» DATA FOR THE TASK:

__________

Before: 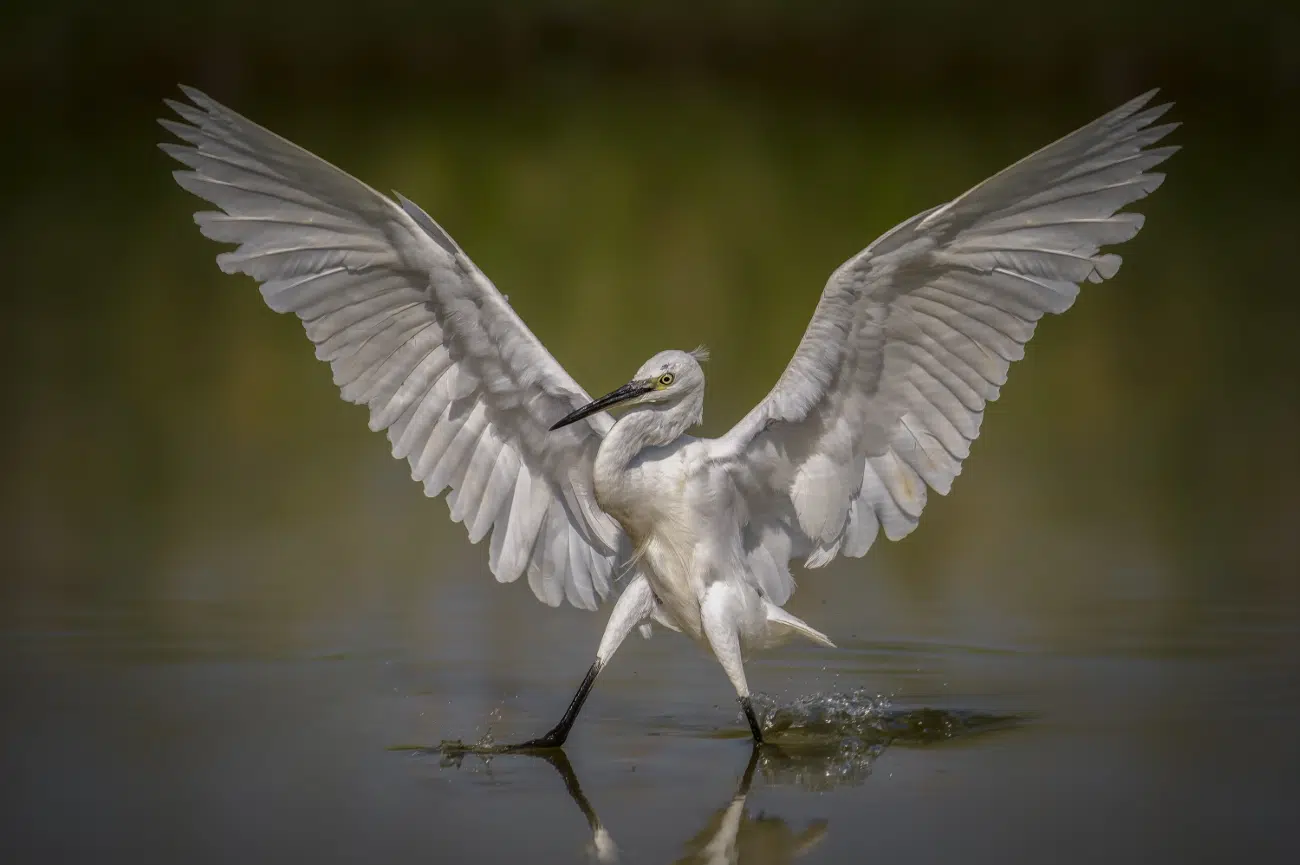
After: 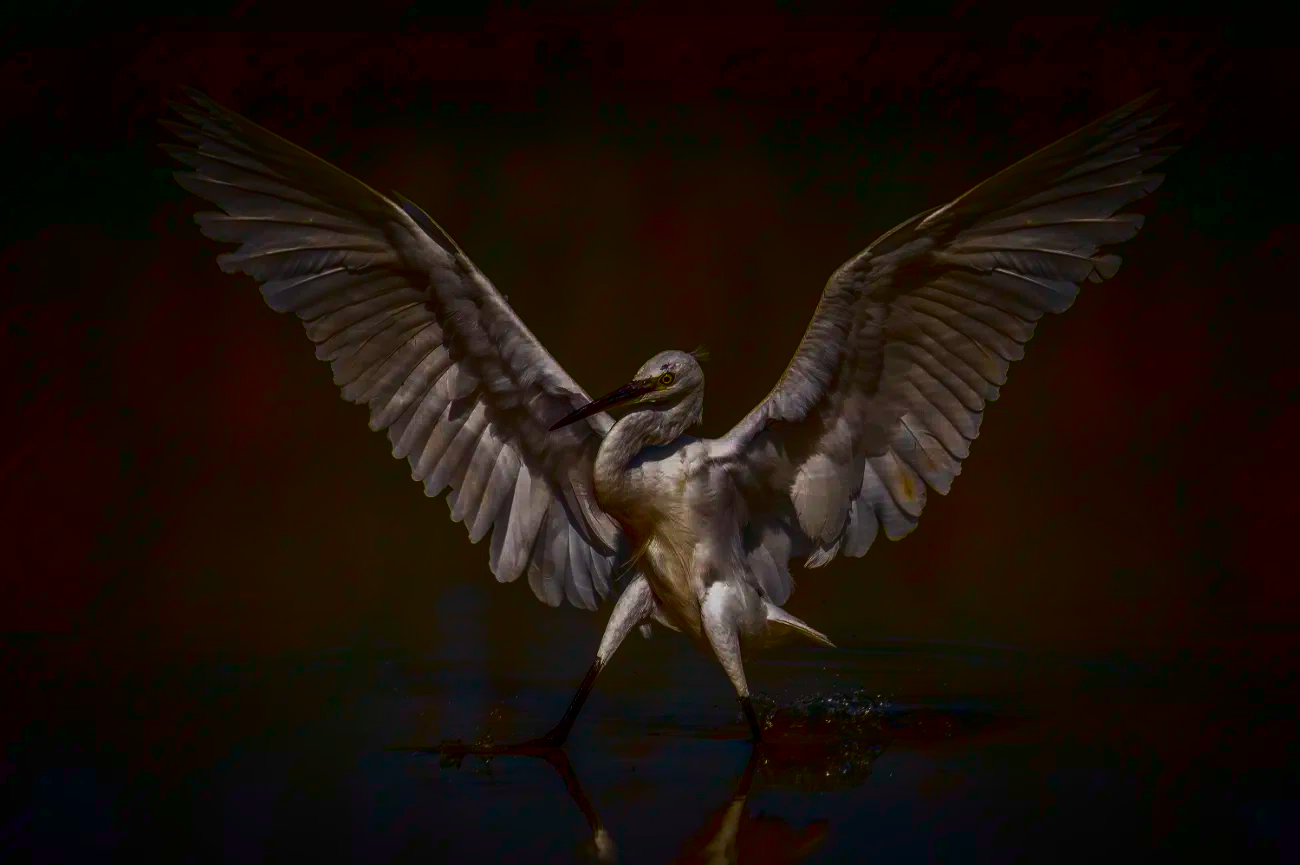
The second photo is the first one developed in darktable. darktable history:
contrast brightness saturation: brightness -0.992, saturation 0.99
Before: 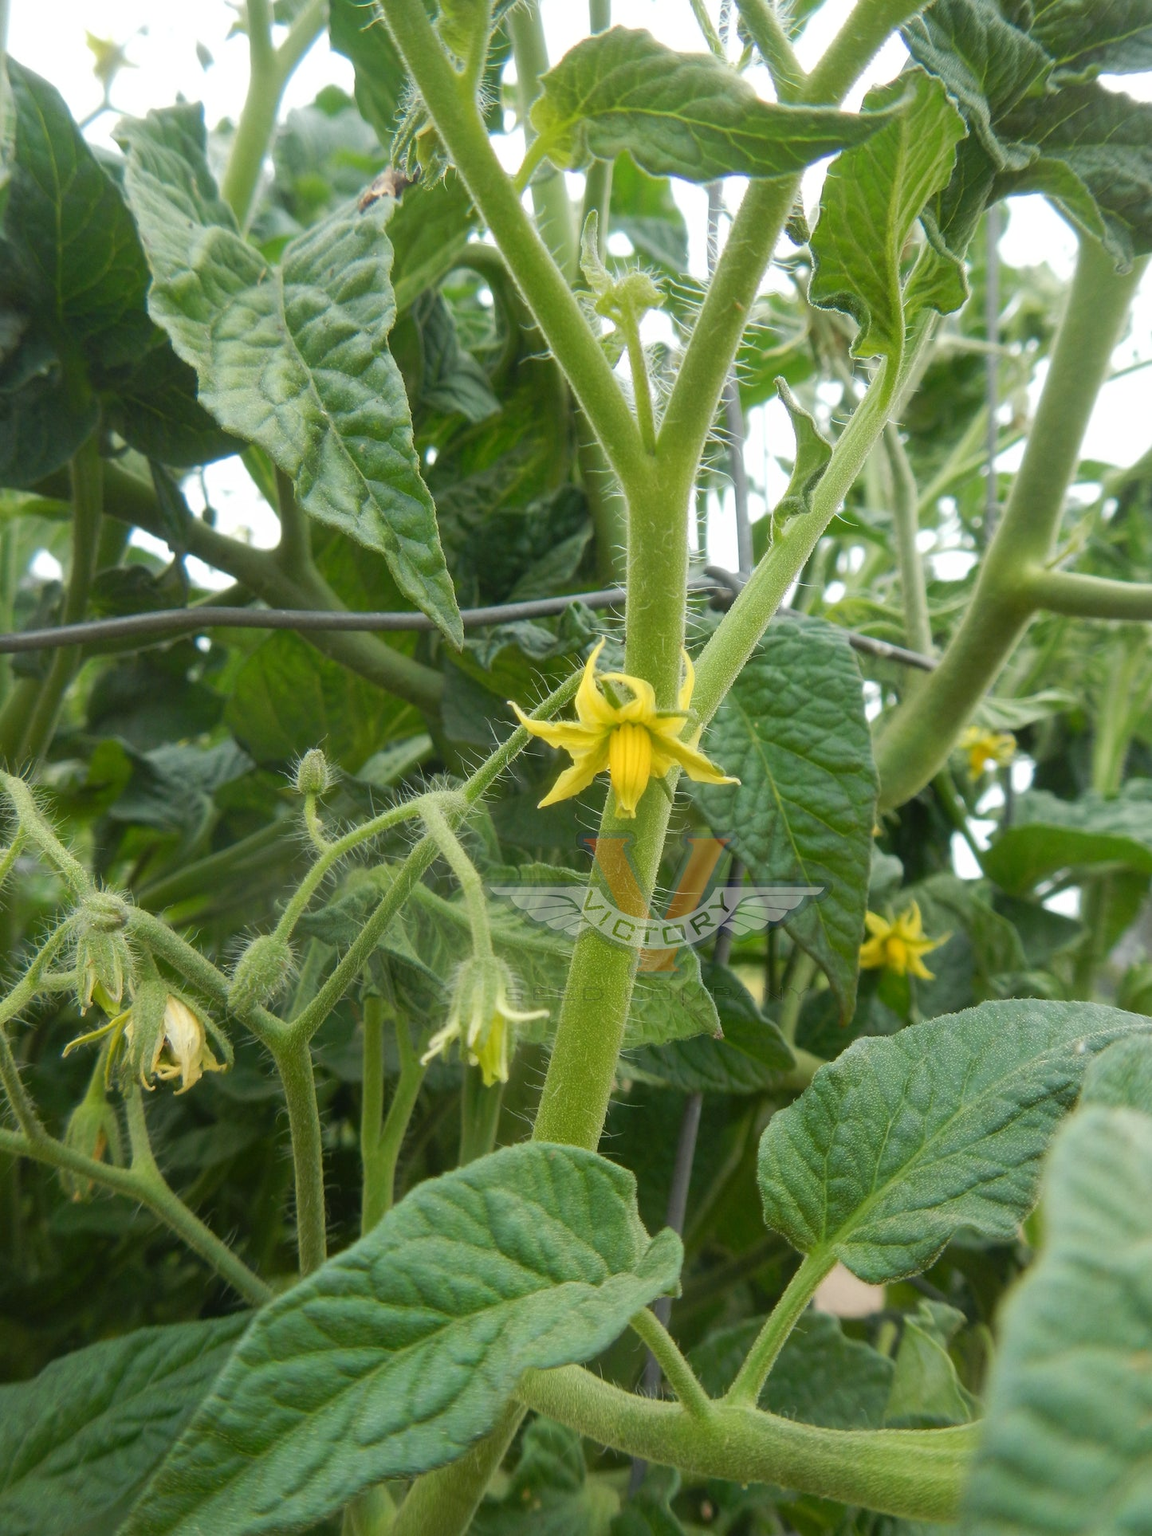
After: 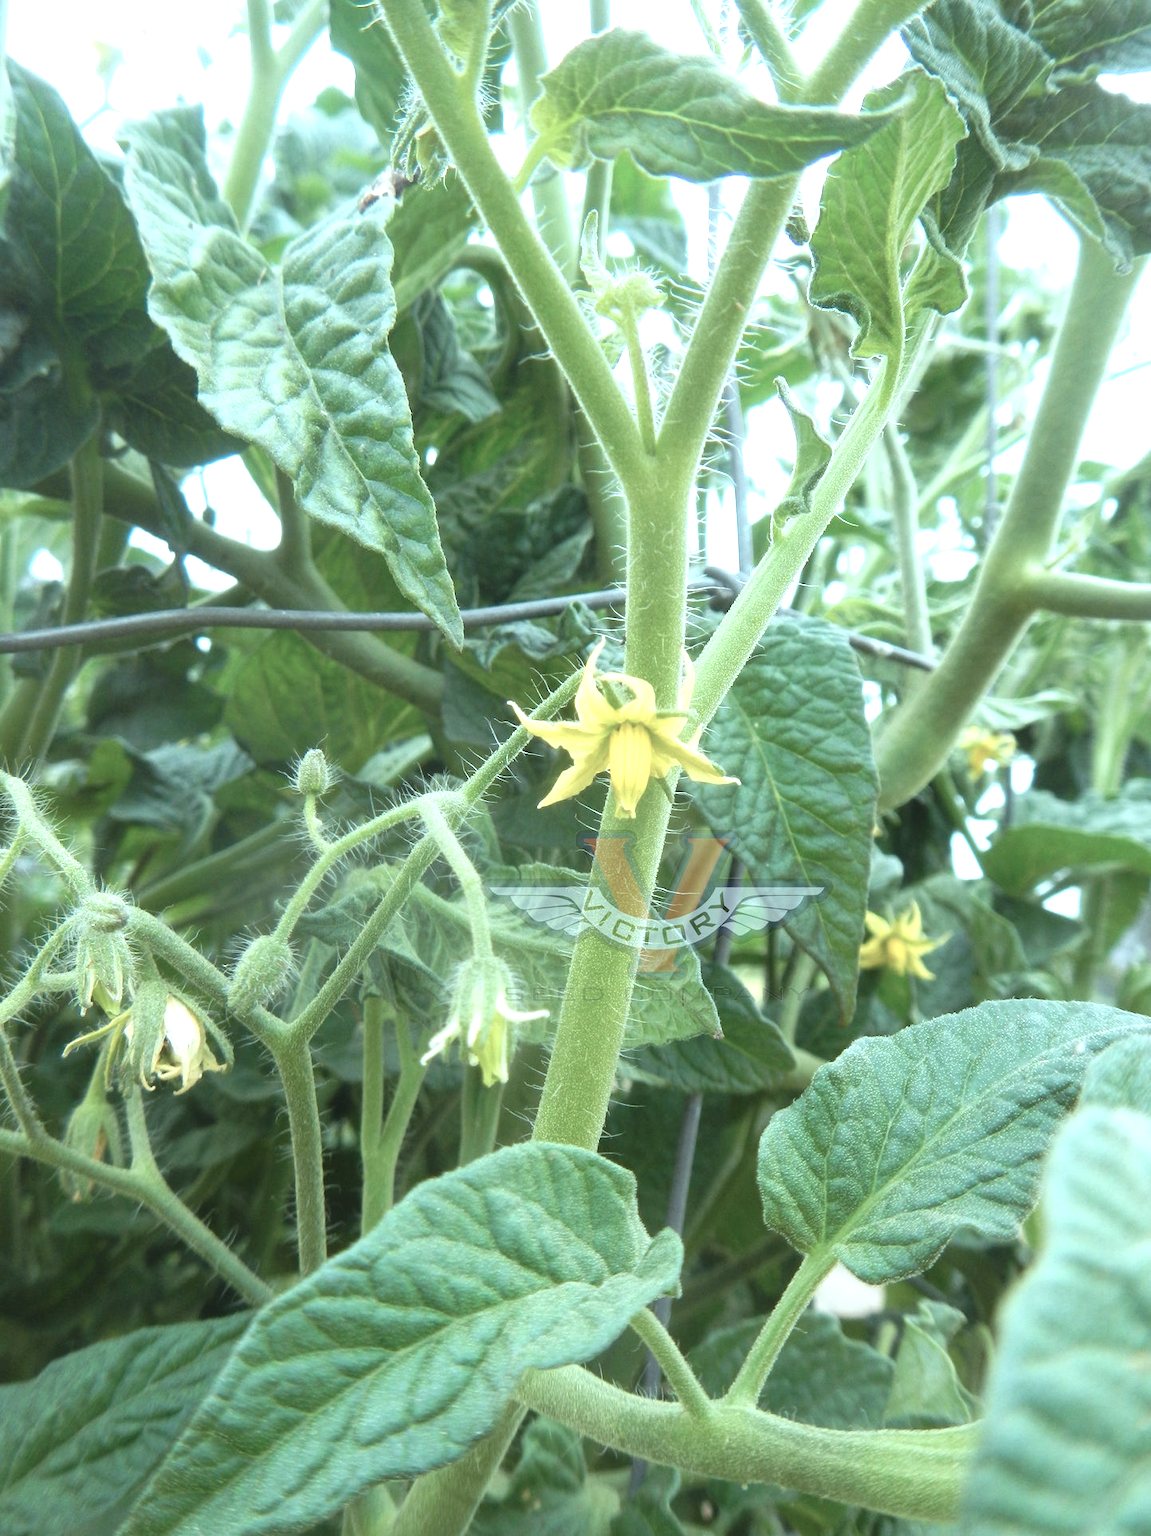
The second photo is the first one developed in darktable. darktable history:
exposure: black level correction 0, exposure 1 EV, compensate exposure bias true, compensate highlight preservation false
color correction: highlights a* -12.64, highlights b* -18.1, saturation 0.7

__________

» TASK BRIEF:
Copy the text of every record above word for word and in order, leaving the pictures out.

» FINAL RESULT:
Before: 
After: 
The second photo is the first one developed in darktable. darktable history:
contrast brightness saturation: brightness -0.992, saturation 0.99
Before: 
After: 
The second photo is the first one developed in darktable. darktable history:
exposure: black level correction 0, exposure 1 EV, compensate exposure bias true, compensate highlight preservation false
color correction: highlights a* -12.64, highlights b* -18.1, saturation 0.7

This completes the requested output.